__Work request__. Identify each line in the material below that contains the word "chart", and copy every such line.

══ Dataset excerpts ══

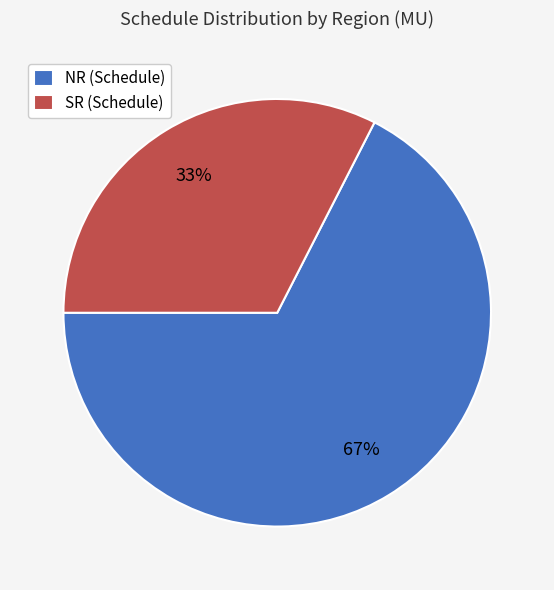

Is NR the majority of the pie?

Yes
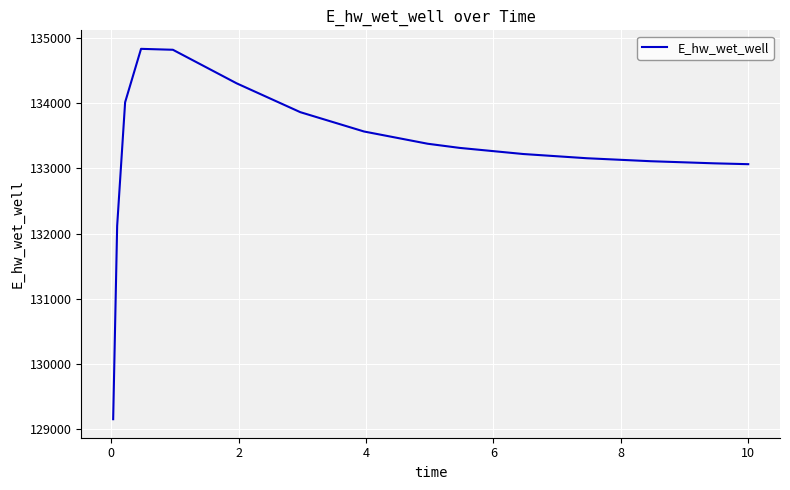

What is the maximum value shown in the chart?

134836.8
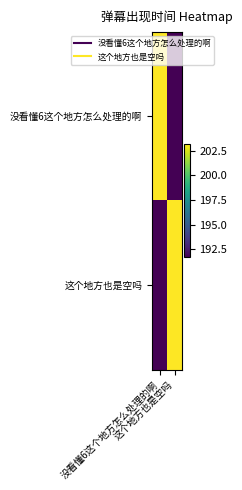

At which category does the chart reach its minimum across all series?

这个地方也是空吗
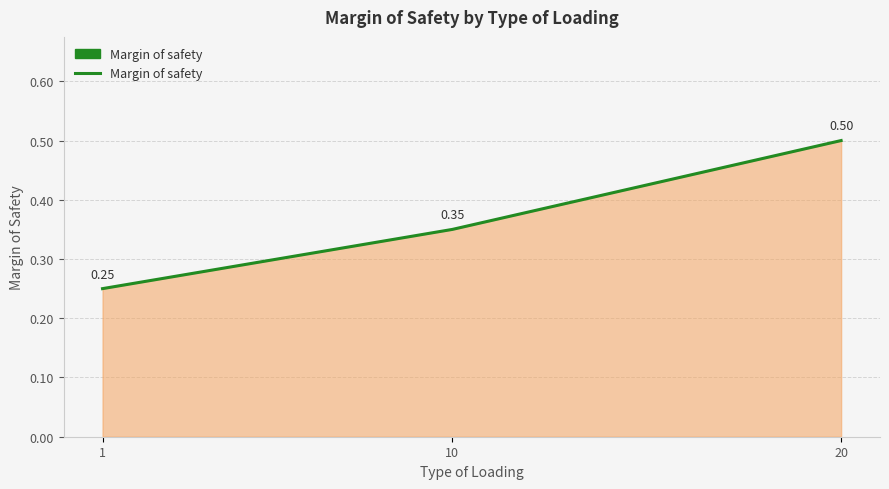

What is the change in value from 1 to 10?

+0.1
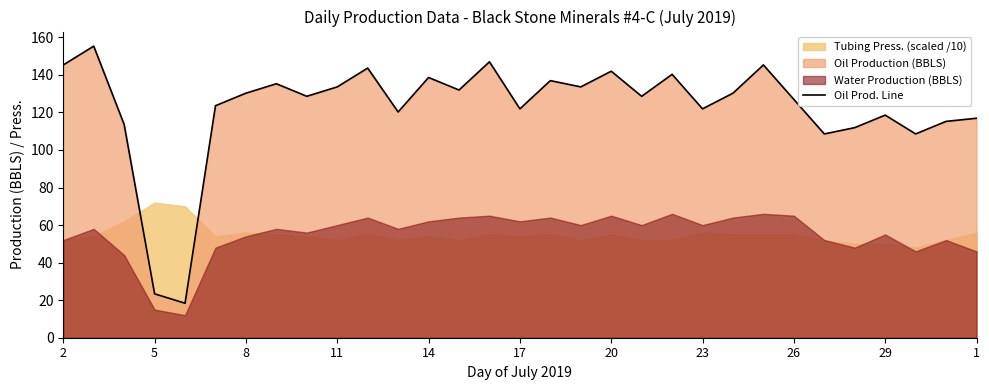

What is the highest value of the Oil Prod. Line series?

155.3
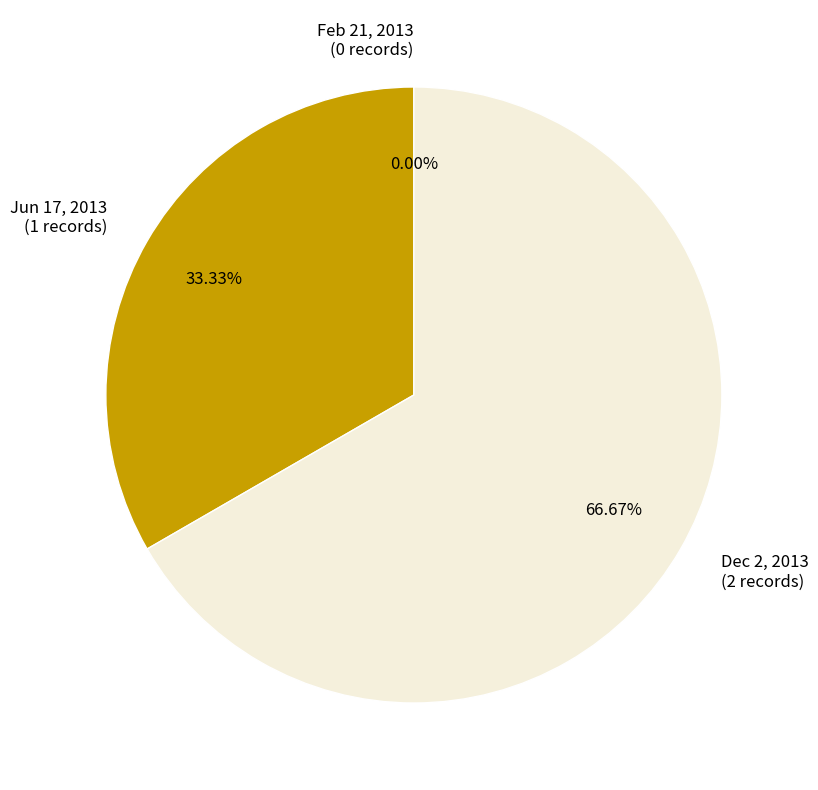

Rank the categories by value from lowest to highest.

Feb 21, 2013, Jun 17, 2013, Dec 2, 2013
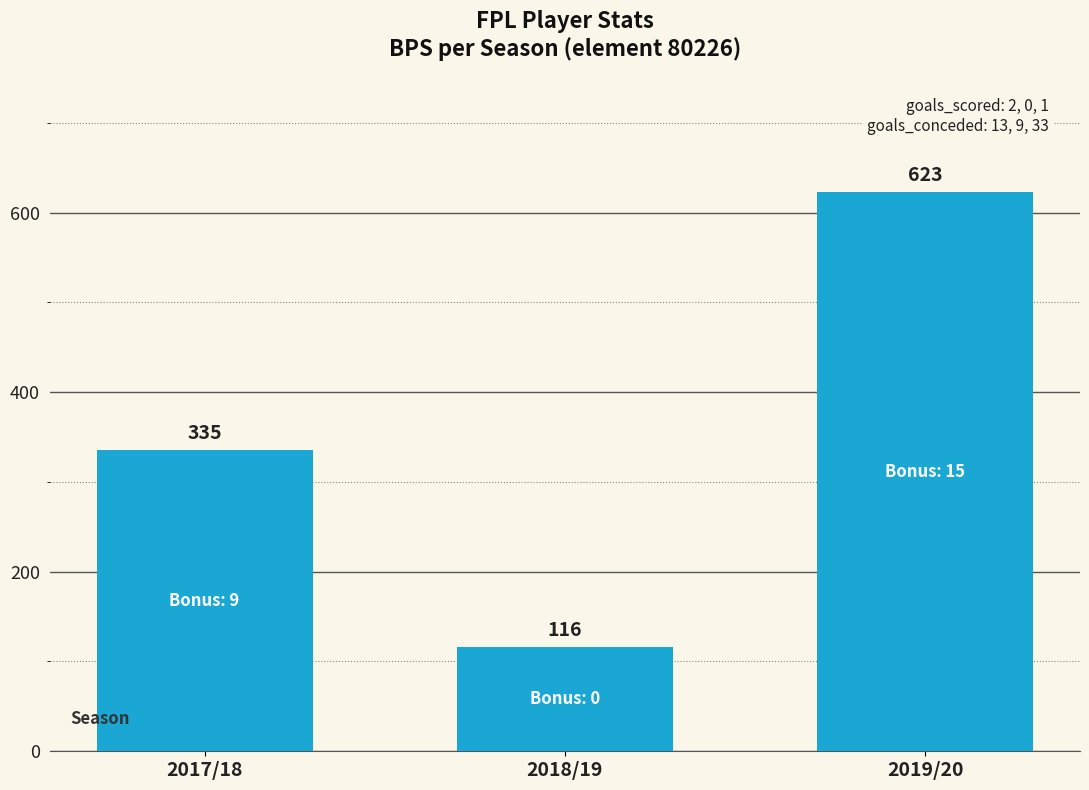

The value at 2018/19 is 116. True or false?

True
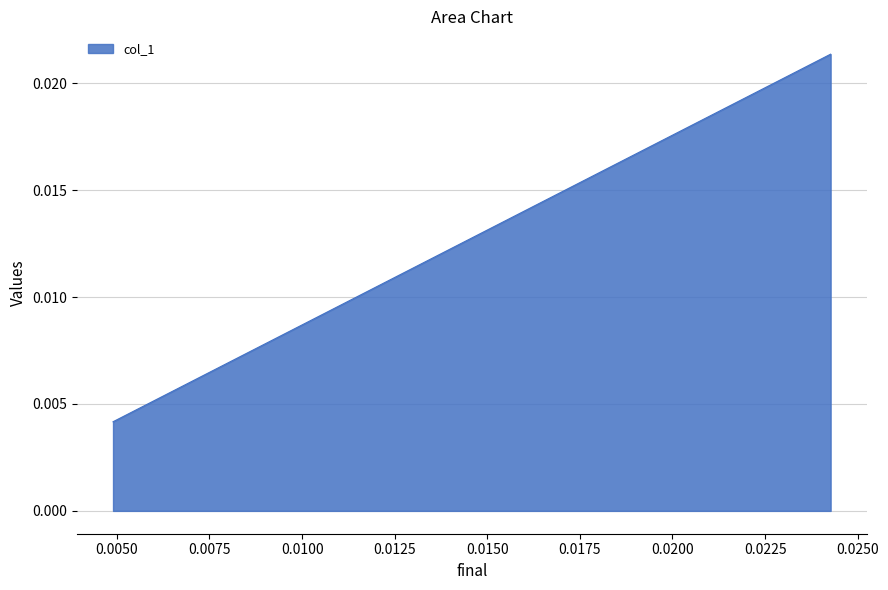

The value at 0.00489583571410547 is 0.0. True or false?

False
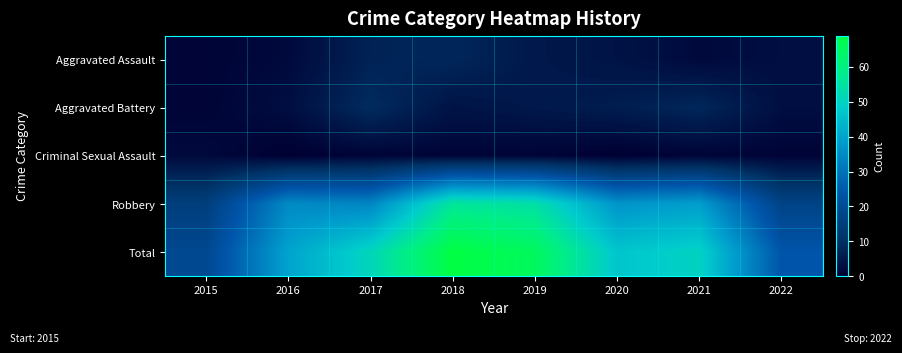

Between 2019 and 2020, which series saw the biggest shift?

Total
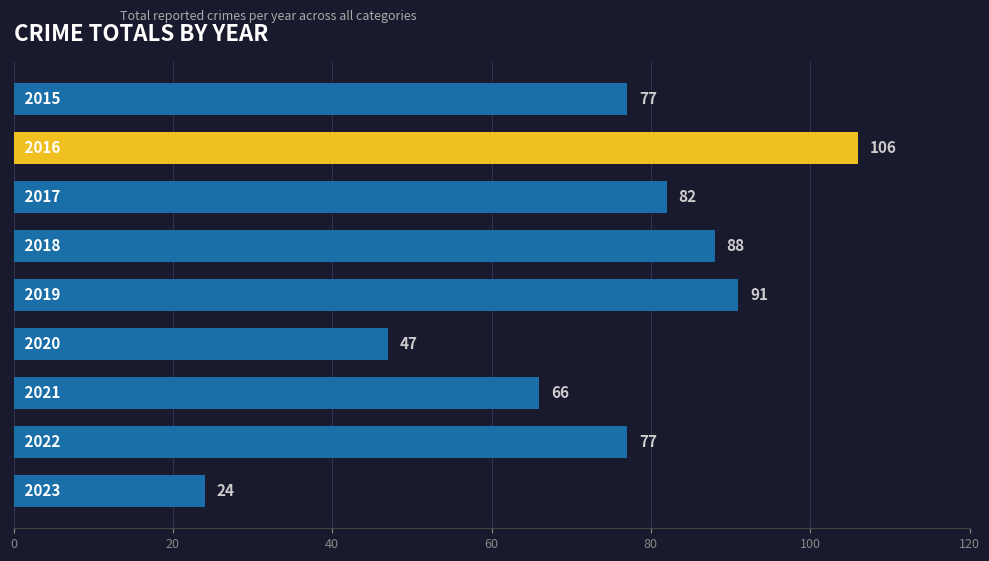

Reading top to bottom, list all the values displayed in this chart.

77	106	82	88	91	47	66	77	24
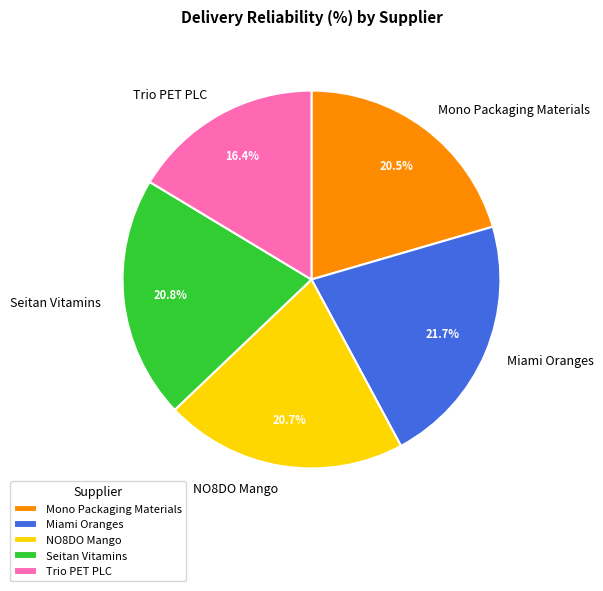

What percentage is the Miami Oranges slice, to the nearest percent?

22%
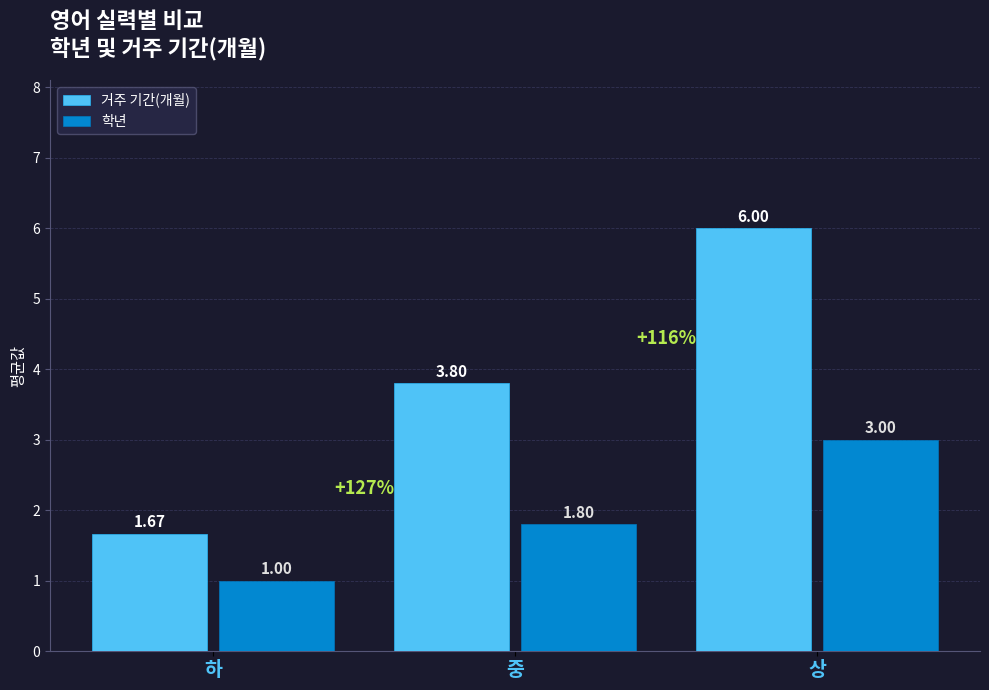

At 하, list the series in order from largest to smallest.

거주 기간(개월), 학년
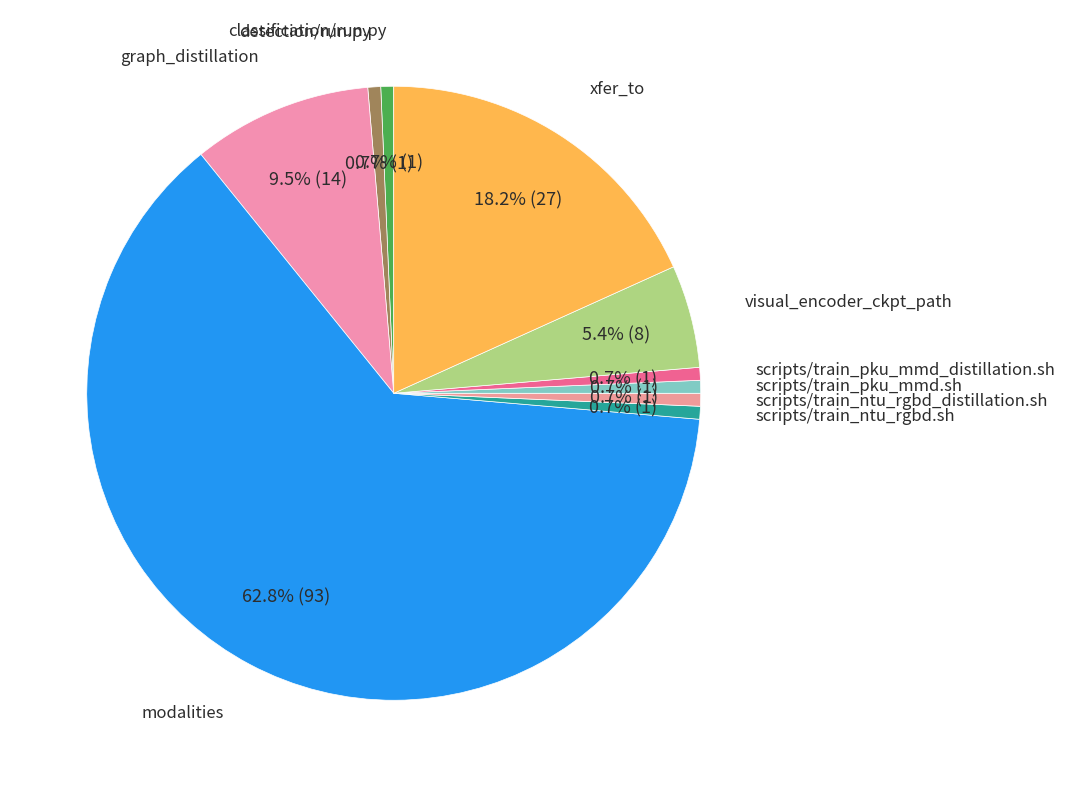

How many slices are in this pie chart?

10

═══

__Output for this exercise__.
What is the maximum value shown in the chart?
At which category does the chart reach its minimum across all series?
Reading top to bottom, list all the values displayed in this chart.
How many slices are in this pie chart?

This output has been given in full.